Instructions for the task: Starting at the line that contains "List the series" and ending after the line that contains "Max Heart Rate (scaled), Cholesterol (scaled)", rename "peak value" to "maximum value" and reproduce those lines with nothing else changed.

(Chart-based quiz data)

··········

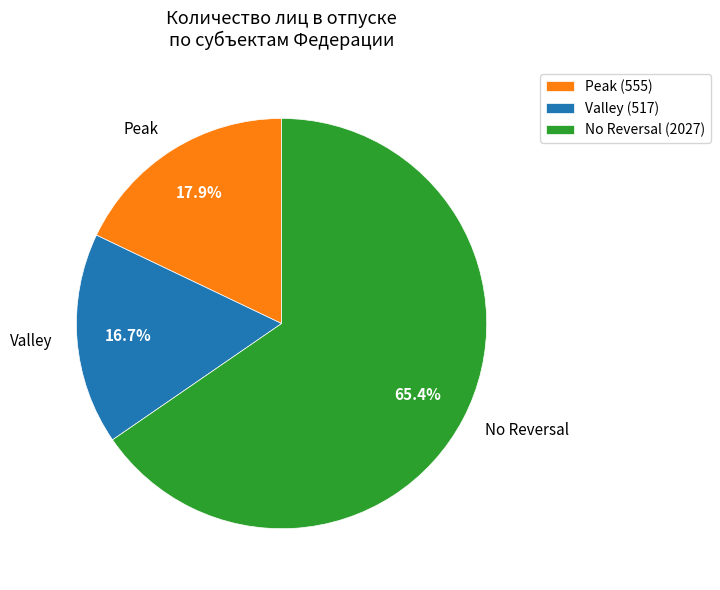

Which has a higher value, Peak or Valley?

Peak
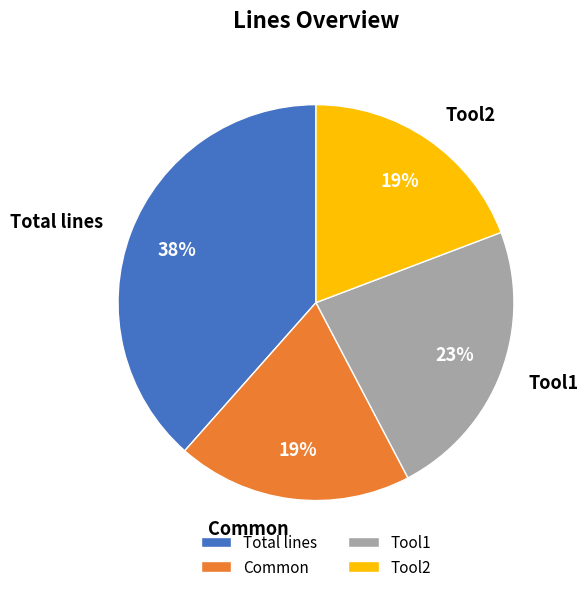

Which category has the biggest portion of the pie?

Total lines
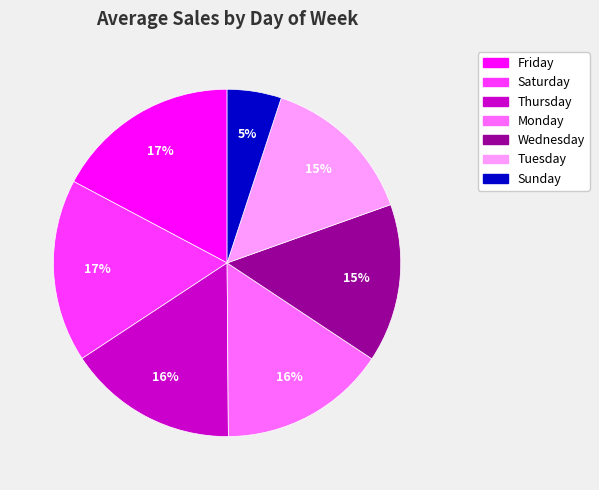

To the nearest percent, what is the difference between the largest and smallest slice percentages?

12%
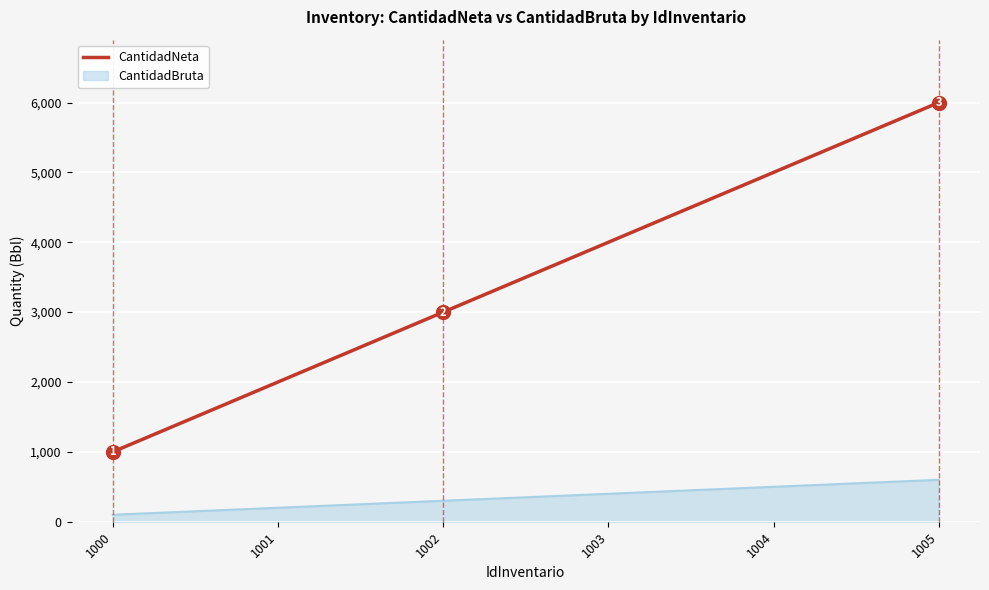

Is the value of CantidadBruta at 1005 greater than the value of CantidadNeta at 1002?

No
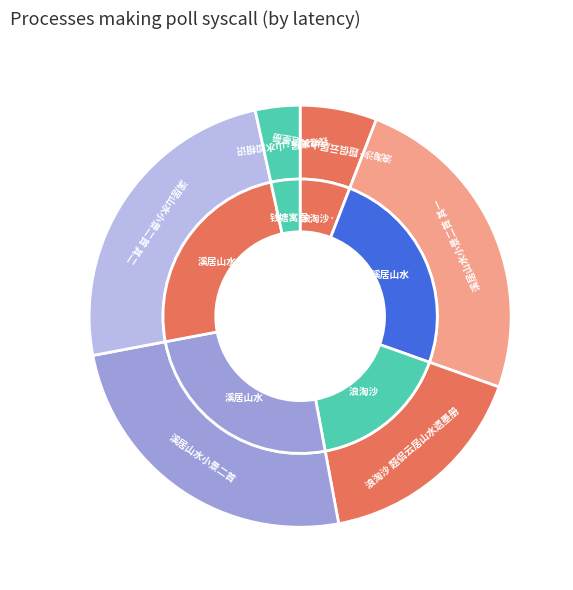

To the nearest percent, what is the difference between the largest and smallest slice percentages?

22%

··········

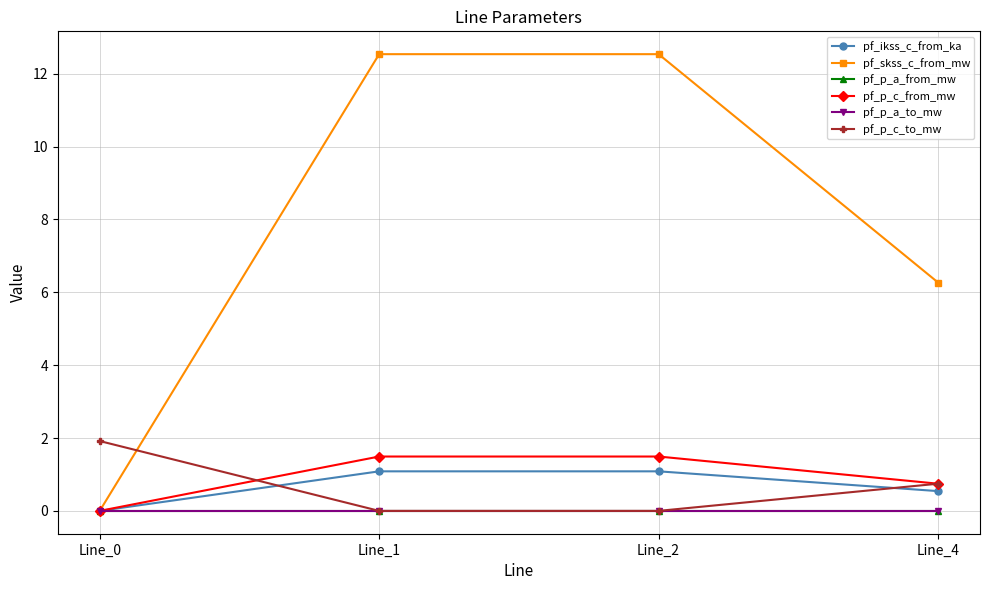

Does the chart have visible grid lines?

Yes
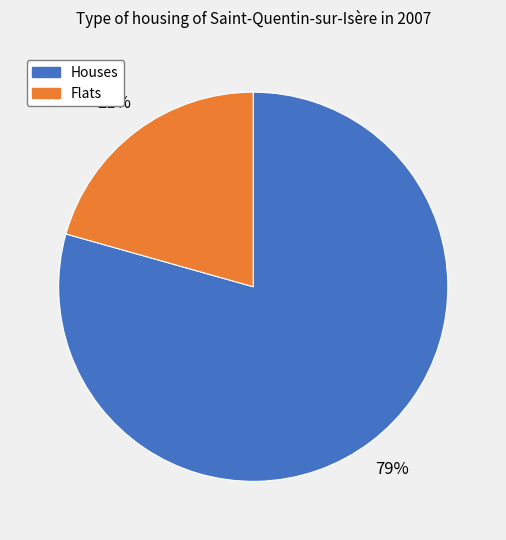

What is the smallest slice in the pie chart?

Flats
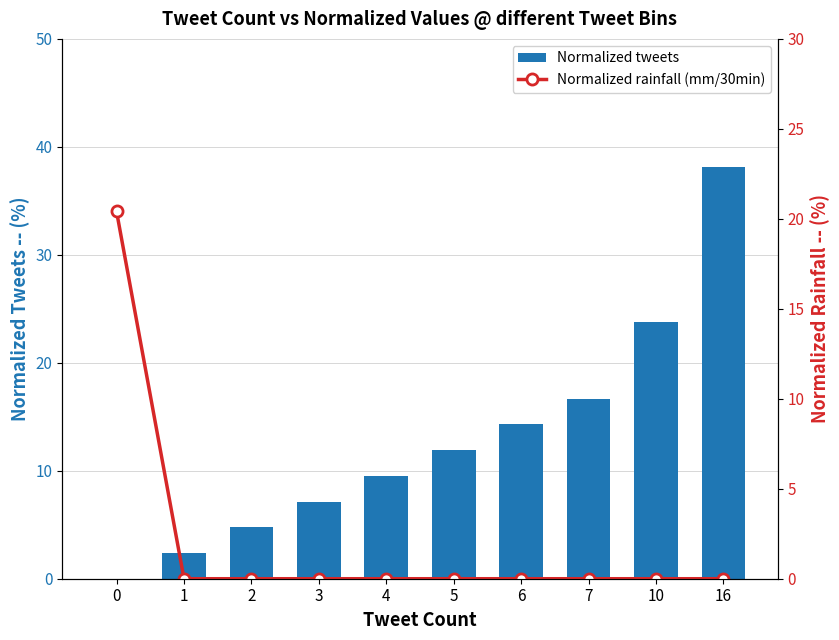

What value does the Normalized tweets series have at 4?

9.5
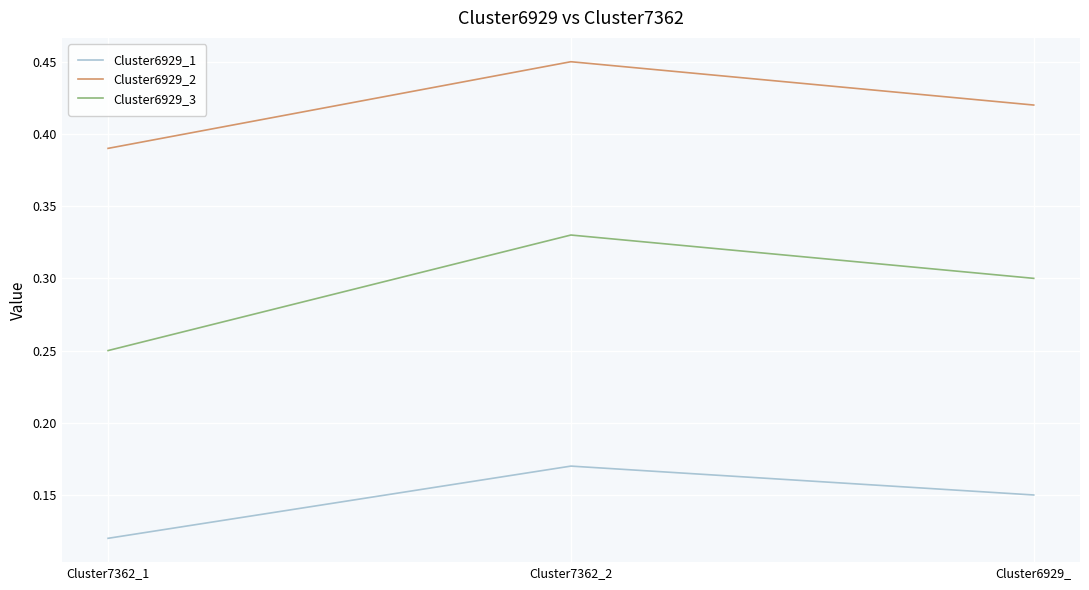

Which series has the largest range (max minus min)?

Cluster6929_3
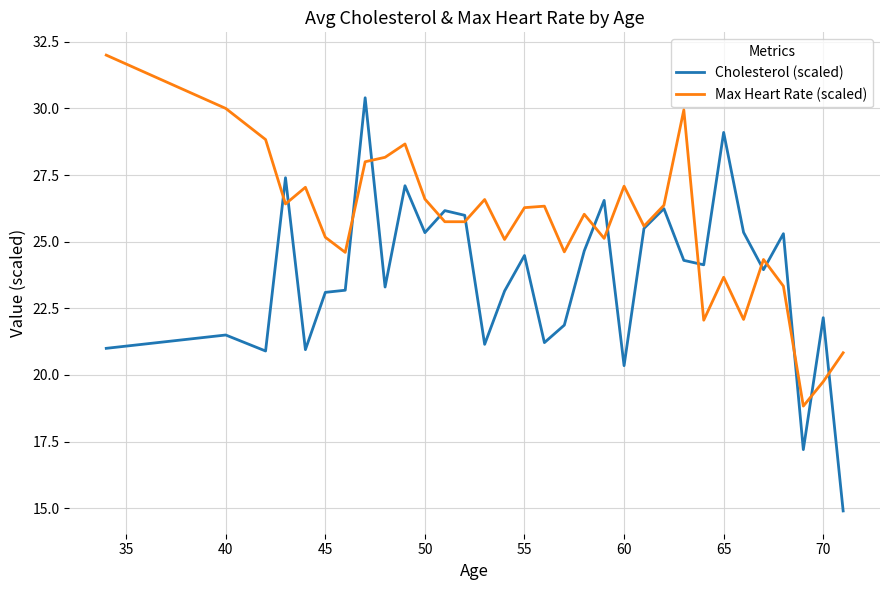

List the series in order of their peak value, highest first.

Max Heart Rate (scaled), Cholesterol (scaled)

··········

Expected answer:
List the series in order of their maximum value, highest first.

Max Heart Rate (scaled), Cholesterol (scaled)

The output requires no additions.